Question

what is the ph of a 0.10m solution of nacn at 25°c (ka=4.9×10^-10 for hcn). I've gotten 5.15 as a pH but the correct answer is 11.15. I don't see how it's 11.15...

Answer 1

HCN (Prussic Acid) is a weak acid, write the equilibrium equation between the acid and its conjugate base:
..... H2O(l) + CN-(aq) → HCN(aq) + OH-(aq)
Pure solids and liquids are ignored in equilibrium reactions, so water is ignored.

I ........ .......... 0.1 . . | . . . . 0 . . . . . 0
C ...... ............ -x . . | . . . .+x . . . . +x
E ...... .......... 0.1 . . | . . . . x . . . . . x

Since Ka was given, change it to Kb by using:
Ka * Kb = Kw
4.9*10^(-10) * Kb = 10^(-14)
Kb = 2.0*10^(-5)

Then set up the base dissociation constant equation (since it was written with a CN- (base) on the left and HCN (acid) on the right).
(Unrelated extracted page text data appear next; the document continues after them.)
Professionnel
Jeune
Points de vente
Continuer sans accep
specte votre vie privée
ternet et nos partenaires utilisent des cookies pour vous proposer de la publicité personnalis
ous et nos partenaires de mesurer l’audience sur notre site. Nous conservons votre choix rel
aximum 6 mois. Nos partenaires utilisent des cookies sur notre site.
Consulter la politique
It is assumed that x is significantly smaller than [CN-], just to make the calculations easier (avoiding quadratics).
Kb = [HCN] [OH-] / [CN-]
2.0*10^(-5) = x² / 0.1
x² = 2.0*10^(-6)
x = [OH-] = 1.4*10^(-3) M

pOH = -log[OH-] = -log(1.4*10^(-3)) = 2.85
pH = 14 - pOH = 14 - 2.85 = 11.15